(Stored dataset items)
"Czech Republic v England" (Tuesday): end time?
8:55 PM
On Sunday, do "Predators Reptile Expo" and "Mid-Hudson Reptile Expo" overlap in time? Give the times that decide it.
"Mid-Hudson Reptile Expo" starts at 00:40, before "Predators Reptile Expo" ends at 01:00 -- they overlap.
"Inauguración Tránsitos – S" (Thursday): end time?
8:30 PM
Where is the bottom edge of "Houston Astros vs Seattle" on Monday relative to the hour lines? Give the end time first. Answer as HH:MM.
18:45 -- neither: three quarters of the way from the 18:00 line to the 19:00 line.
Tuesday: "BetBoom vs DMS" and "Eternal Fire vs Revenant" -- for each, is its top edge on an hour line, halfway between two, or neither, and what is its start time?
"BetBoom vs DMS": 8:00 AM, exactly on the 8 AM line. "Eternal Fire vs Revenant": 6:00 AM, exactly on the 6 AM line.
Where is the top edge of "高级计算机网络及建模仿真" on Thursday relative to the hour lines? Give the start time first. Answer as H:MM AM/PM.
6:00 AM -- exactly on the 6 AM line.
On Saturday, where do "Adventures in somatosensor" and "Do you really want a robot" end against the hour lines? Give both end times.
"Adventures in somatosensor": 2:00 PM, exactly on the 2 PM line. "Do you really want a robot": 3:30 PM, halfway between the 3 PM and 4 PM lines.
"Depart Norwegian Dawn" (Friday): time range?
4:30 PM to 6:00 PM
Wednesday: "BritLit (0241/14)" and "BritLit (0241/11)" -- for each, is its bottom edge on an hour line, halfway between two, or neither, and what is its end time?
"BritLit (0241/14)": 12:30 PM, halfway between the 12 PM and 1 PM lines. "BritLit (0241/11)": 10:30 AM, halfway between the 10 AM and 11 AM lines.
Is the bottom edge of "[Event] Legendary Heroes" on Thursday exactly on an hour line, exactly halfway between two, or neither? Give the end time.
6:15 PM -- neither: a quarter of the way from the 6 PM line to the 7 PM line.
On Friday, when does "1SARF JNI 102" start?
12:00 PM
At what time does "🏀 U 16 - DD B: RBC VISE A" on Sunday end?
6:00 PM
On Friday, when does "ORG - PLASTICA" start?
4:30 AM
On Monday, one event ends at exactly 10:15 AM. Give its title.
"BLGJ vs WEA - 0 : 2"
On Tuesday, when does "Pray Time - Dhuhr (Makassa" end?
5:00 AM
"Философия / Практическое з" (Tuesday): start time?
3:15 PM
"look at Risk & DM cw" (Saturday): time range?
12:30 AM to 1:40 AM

SET EXERCISE → Lay out the items above as a two-column CSV with the header columns input and output, giving one row per item. Put each item's text and its answer in a single quoted field each, with any line breaks replaced by spaces.

RESULT OF THE EXERCISE →
input,output
"""Czech Republic v England"" (Tuesday): end time?","8:55 PM"
"On Sunday, do ""Predators Reptile Expo"" and ""Mid-Hudson Reptile Expo"" overlap in time? Give the times that decide it.","""Mid-Hudson Reptile Expo"" starts at 00:40, before ""Predators Reptile Expo"" ends at 01:00 -- they overlap."
"""Inauguración Tránsitos – S"" (Thursday): end time?","8:30 PM"
"Where is the bottom edge of ""Houston Astros vs Seattle"" on Monday relative to the hour lines? Give the end time first. Answer as HH:MM.","18:45 -- neither: three quarters of the way from the 18:00 line to the 19:00 line."
"Tuesday: ""BetBoom vs DMS"" and ""Eternal Fire vs Revenant"" -- for each, is its top edge on an hour line, halfway between two, or neither, and what is its start time?","""BetBoom vs DMS"": 8:00 AM, exactly on the 8 AM line. ""Eternal Fire vs Revenant"": 6:00 AM, exactly on the 6 AM line."
"Where is the top edge of ""高级计算机网络及建模仿真"" on Thursday relative to the hour lines? Give the start time first. Answer as H:MM AM/PM.","6:00 AM -- exactly on the 6 AM line."
"On Saturday, where do ""Adventures in somatosensor"" and ""Do you really want a robot"" end against the hour lines? Give both end times.","""Adventures in somatosensor"": 2:00 PM, exactly on the 2 PM line. ""Do you really want a robot"": 3:30 PM, halfway between the 3 PM and 4 PM lines."
"""Depart Norwegian Dawn"" (Friday): time range?","4:30 PM to 6:00 PM"
"Wednesday: ""BritLit (0241/14)"" and ""BritLit (0241/11)"" -- for each, is its bottom edge on an hour line, halfway between two, or neither, and what is its end time?","""BritLit (0241/14)"": 12:30 PM, halfway between the 12 PM and 1 PM lines. ""BritLit (0241/11)"": 10:30 AM, halfway between the 10 AM and 11 AM lines."
"Is the bottom edge of ""[Event] Legendary Heroes"" on Thursday exactly on an hour line, exactly halfway between two, or neither? Give the end time.","6:15 PM -- neither: a quarter of the way from the 6 PM line to the 7 PM line."
"On Friday, when does ""1SARF JNI 102"" start?","12:00 PM"
"At what time does ""🏀 U 16 - DD B: RBC VISE A"" on Sunday end?","6:00 PM"
"On Friday, when does ""ORG - PLASTICA"" start?","4:30 AM"
"On Monday, one event ends at exactly 10:15 AM. Give its title.","""BLGJ vs WEA - 0 : 2"""
"On Tuesday, when does ""Pray Time - Dhuhr (Makassa"" end?","5:00 AM"
"""Философия / Практическое з"" (Tuesday): start time?","3:15 PM"
"""look at Risk & DM cw"" (Saturday): time range?","12:30 AM to 1:40 AM"